MIC

DAP: Palanivel first ‘you help me, I help you’ minister

By Kit

August 01, 2011

By Malaysiakini

MIC President G Palanivel has made “dubious history” in being the first cabinet minister to obtain the post not by merit, but in a “most blatant ‘I help you, you help me’ barter” arrangement, said Lim Kit Siang.

Responding in a statement today on Prime Minister Najib Abdul Razak’s announcement of Palanivel’s ministership at MIC’s 65th AGM in Putrajaya International Convention Centre (PICC) yesterday, the DAP veteran was scathing in what he called “the most cynical cabinet appointment ever made in Malaysian history under six prime ministers”

The DAP advisor and Ipoh Timor MP also pointed out that while Najib had cited his father Abdul Razak having two Indian minister, the difference, said Lim, could not be more different.

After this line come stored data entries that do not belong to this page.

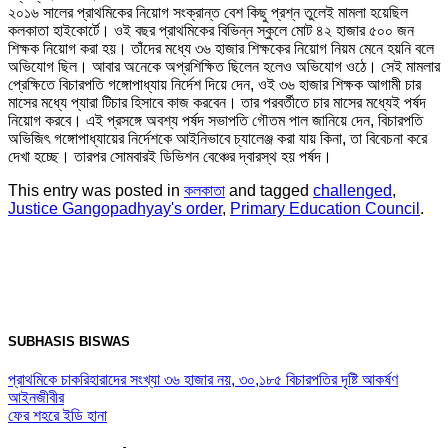
২০১৬ সালের প্রাথমিকের নিয়োগ সংক্রান্ত বেশ কিছু প্রশ্ন তুলেই মামলা হয়েছিল
কলকাতা হাইকোর্টে। ওই বছর প্রাথমিকের বিভিন্ন স্কুলে মোট ৪২ হাজার ৫০০ জন
শিক্ষক নিয়োগ করা হয়। তাঁদের মধ্যে ৩৬ হাজার শিক্ষকের নিয়োগ নিয়ম মেনে হয়নি বলে
অভিযোগ ছিল। আবার অনেকে অপ্রশিক্ষিত ছিলেন হলেও অভিযোগ ওঠে। সেই মামলার
প্রেক্ষিতে বিচারপতি গঙ্গোপাধ্যায় নির্দেশ দিয়ে দেন, ওই ৩৬ হাজার শিক্ষক আগামী চার
মাসের মধ্যে প্যারা টিচার হিসাবে কাজ করবেন। তার পরবর্তীতে চার মাসের মধ্যেই পর্ষদ
নিয়োগ করবে। এই প্রসঙ্গে অবশ্য পর্ষদ সভাপতি গৌতম পাল জানিয়ে দেন, বিচারপতি
অভিজিৎ গঙ্গোপাধ্যায়ের নির্দেশকে আইনিভাবে চ্যালেঞ্জ করা যায় কিনা, তা বিবেচনা করে
দেখা হচ্ছে। তারপর সোমবারই ডিভিশন বেঞ্চের দ্বারস্থ হয় পর্ষদ।
This entry was posted in
কলকাতা
and tagged
challenged
,
Justice Gangopadhyay's order
,
Primary Education Council
.
SUBHASIS BISWAS
প্রাথমিকে চাকরিহারাদের সংখ্যা ৩৬ হাজার নয়, ৩০,১৮৫ বিচারপতির দৃষ্টি আকর্ষণ
আইনজীবীর
ফের শহরে ইডি হানা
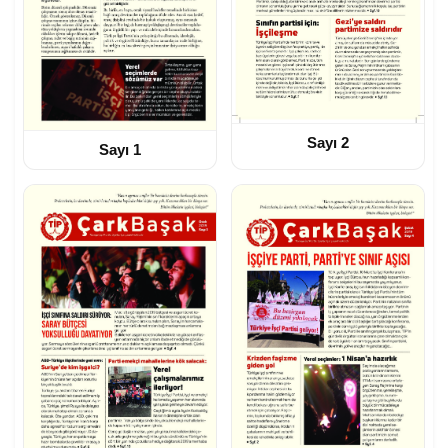
Sayı 2
Sayı 1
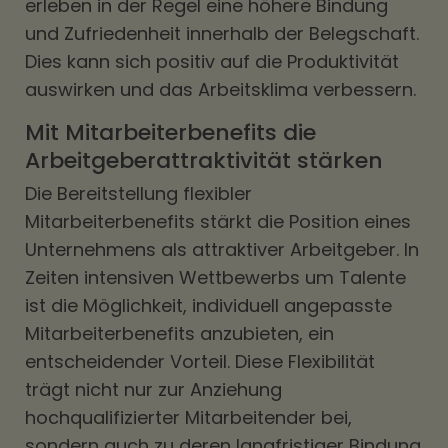
erleben in der Regel eine höhere Bindung
und Zufriedenheit innerhalb der Belegschaft.
Dies kann sich positiv auf die Produktivität
auswirken und das Arbeitsklima verbessern.
Mit Mitarbeiterbenefits die
Arbeitgeberattraktivität stärken
Die Bereitstellung flexibler
Mitarbeiterbenefits stärkt die Position eines
Unternehmens als attraktiver Arbeitgeber. In
Zeiten intensiven Wettbewerbs um Talente
ist die Möglichkeit, individuell angepasste
Mitarbeiterbenefits anzubieten, ein
entscheidender Vorteil. Diese Flexibilität
trägt nicht nur zur Anziehung
hochqualifizierter Mitarbeitender bei,
sondern auch zu deren langfristiger Bindung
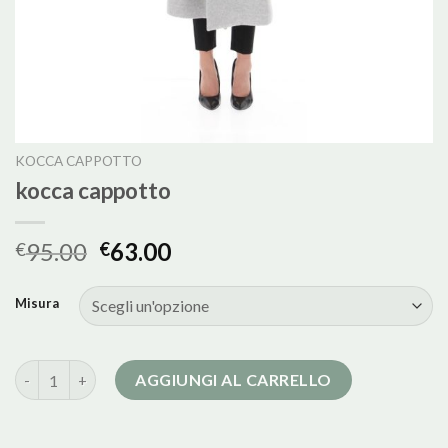
KOCCA CAPPOTTO
kocca cappotto
95.00
63.00
€
€
Misura
kocca cappotto quantità
AGGIUNGI AL CARRELLO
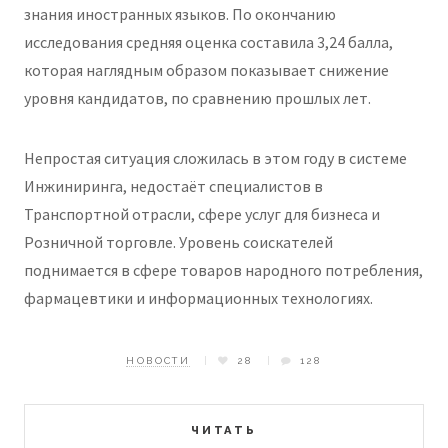
знания иностранных языков. По окончанию
исследования средняя оценка составила 3,24 балла,
которая наглядным образом показывает снижение
уровня кандидатов, по сравнению прошлых лет.
Непростая ситуация сложилась в этом году в системе
Инжиниринга, недостаёт специалистов в
Транспортной отрасли, сфере услуг для бизнеса и
Розничной торговле. Уровень соискателей
поднимается в сфере товаров народного потребления,
фармацевтики и информационных технологиях.
НОВОСТИ
28
128
ЧИТАТЬ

“In Razak’s time in 1976, MIC was in a position of strength but today in 2011 MIC is in position of unprecedented weakness,” said Lim. He added that the appointment adds further strain to an already “over-bloated” cabinet.

“Palanivel’s ‘barter’ appointment, announced at the ‘don’t debate Interlok novel’ 65th MIC general assembly yesterday, will inflate an already over-bloated Cabinet and set (several) dubious records.”

First, said Lim, was that the Prime Minister’s Department will now has six ministers, or 20 percent of the cabinet strength.

Secondly, this represents the most number of senators in the cabinet the country has seen.

Lim said this has undermined the legitimacy of Najib’s cabinet and his “BN leaders first, Performance later” administration.

Think tank to uplift Indians?

Meanwhile Bernama reported that a delegate at MIC’s general assembly today appealed to the party’s leadership to form a think tank to come out with strategies to uplift the economy of the Indian community.

Batu division chairperson C Ramanathan said the group should not only comprise financial experts from MIC but outside experts from the Indian community as well.

“It is time that we shift our mindset towards economic upliftment of the Indian community as our first priority. Our economic equity is only 1.1 percent, it must be increased in stages to three percent, five percent or even higher.

“If it (think tank) can help increase our economic participation it will automatically solve a lot of problems on children’s education, unemployment, scholarships, social problems and others,” he said when debating the MIC president’s policy speech at the party AGM today.

Another delegate, Putrajaya division chairman SS Ganapathy said the time had come for small entrepreneurs from the community to go global and that one of the ways to do this was to opt for the franchising model.

A delegate, M Vickneswari, from the Shah Alam division, got a blasting from him when she urged the MIC leadership to form a special committee to chose MIC senators and candidates for the next election.

Telling the delegate to think before she spoke, Kumaran said, “Are you saying that our president (G Palanivel) is not qualified to choose (the candidates)?”

When another delegate called for Indians and Chinese to be recognised as “Anak Malaysia” (Children of Malaysia) just like bumiputera for Malays and other indigenous ethnic groups and not by their race, Kumaran said such an intention was good but reminded the delegate that just like their bumiputera counterparts, they too were born raised and would die in Malaysia.